* [EXERCISE DESCRIPTION]
Your reply should be made up of every line in the records below that holds the string "their".

* [PROVIDED RECORDS]
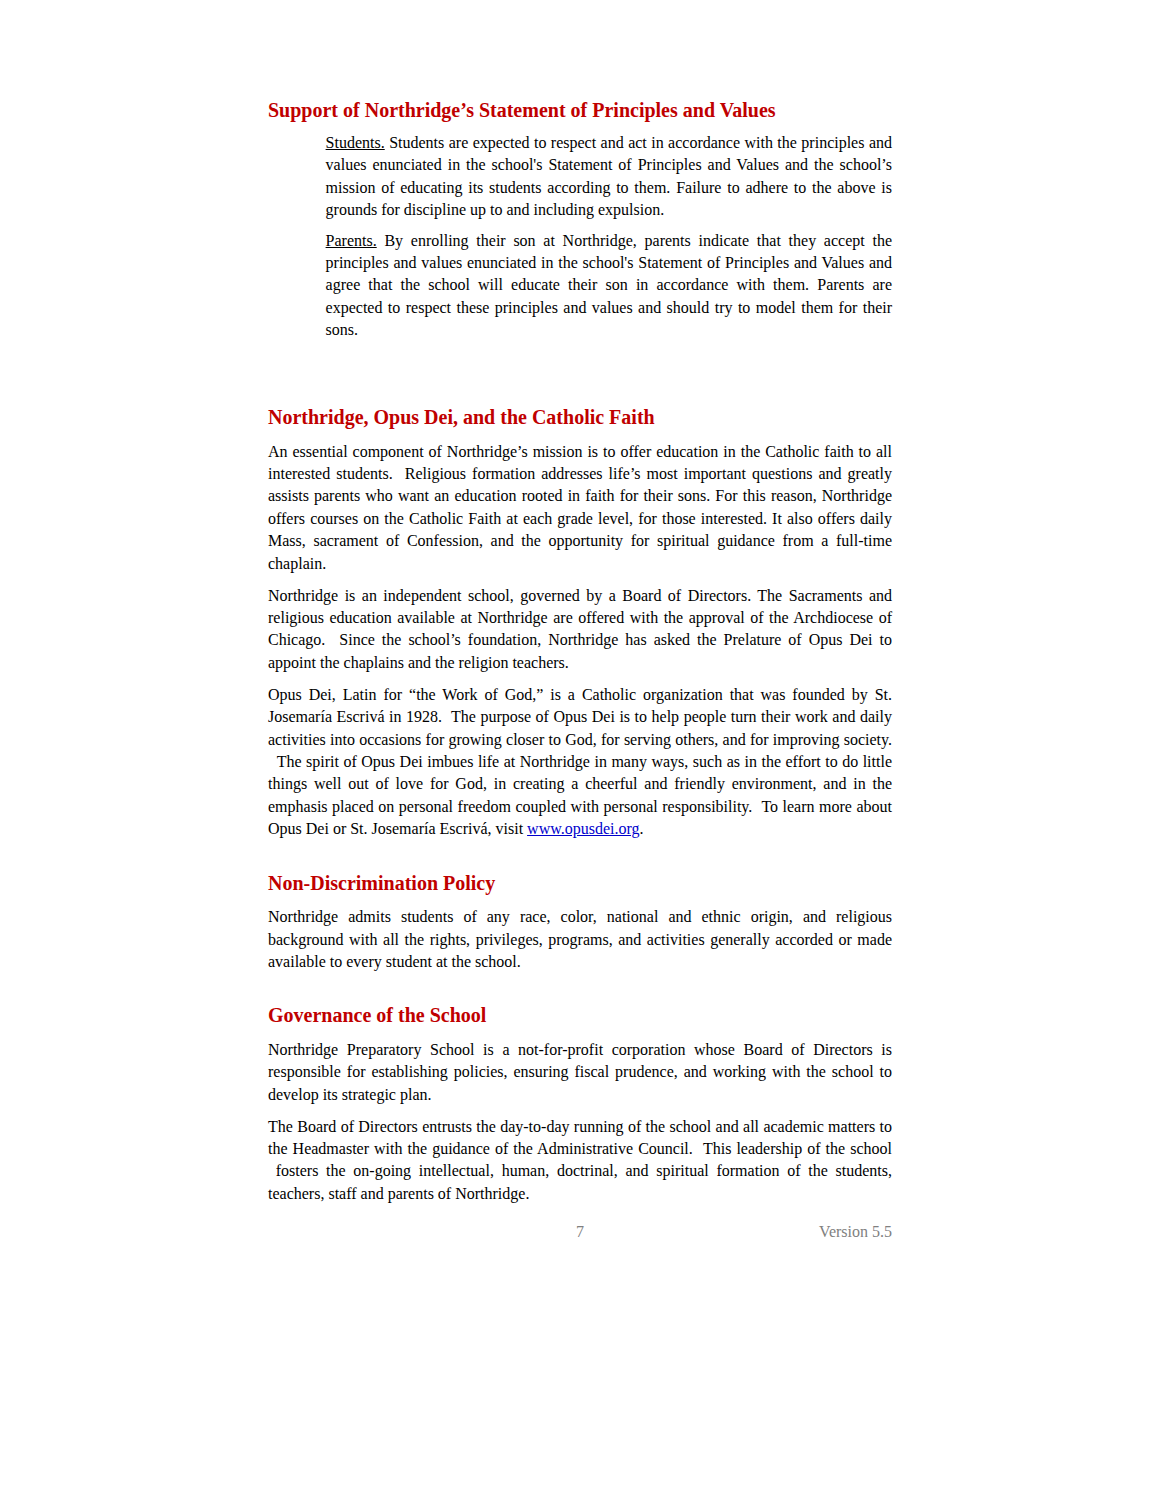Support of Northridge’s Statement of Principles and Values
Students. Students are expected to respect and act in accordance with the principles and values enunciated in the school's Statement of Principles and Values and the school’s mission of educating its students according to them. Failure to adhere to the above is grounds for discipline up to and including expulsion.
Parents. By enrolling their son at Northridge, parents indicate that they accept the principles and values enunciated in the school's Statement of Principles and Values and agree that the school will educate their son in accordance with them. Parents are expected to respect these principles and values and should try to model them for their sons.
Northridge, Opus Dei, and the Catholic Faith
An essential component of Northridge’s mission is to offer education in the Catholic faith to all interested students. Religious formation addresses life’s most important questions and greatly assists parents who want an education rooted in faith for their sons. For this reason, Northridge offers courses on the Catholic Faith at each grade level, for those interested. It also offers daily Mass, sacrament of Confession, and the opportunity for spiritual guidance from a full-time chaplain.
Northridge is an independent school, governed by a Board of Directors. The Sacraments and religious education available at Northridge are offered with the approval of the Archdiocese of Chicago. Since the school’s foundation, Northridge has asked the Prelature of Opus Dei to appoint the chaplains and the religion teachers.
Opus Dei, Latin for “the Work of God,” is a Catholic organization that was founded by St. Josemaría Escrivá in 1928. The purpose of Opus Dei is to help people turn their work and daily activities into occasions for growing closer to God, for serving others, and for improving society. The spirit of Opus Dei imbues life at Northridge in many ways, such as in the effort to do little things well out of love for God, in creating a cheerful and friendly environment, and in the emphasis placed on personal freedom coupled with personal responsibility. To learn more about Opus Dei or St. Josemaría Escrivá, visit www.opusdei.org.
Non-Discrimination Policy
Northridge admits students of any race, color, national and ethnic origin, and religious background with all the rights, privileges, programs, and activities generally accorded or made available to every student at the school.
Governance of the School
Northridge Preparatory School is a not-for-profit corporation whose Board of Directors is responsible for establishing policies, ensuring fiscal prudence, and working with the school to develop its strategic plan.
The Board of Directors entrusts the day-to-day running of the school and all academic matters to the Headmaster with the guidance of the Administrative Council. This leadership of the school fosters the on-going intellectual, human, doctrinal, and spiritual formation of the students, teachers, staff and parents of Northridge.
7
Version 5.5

* [RESULT FOR THIS EXERCISE]
Parents. By enrolling their son at Northridge, parents indicate that they accept the principles and values enunciated in the school's Statement of Principles and Values and agree that the school will educate their son in accordance with them. Parents are expected to respect these principles and values and should try to model them for their sons.
An essential component of Northridge’s mission is to offer education in the Catholic faith to all interested students. Religious formation addresses life’s most important questions and greatly assists parents who want an education rooted in faith for their sons. For this reason, Northridge offers courses on the Catholic Faith at each grade level, for those interested. It also offers daily Mass, sacrament of Confession, and the opportunity for spiritual guidance from a full-time chaplain.
Opus Dei, Latin for “the Work of God,” is a Catholic organization that was founded by St. Josemaría Escrivá in 1928. The purpose of Opus Dei is to help people turn their work and daily activities into occasions for growing closer to God, for serving others, and for improving society. The spirit of Opus Dei imbues life at Northridge in many ways, such as in the effort to do little things well out of love for God, in creating a cheerful and friendly environment, and in the emphasis placed on personal freedom coupled with personal responsibility. To learn more about Opus Dei or St. Josemaría Escrivá, visit www.opusdei.org.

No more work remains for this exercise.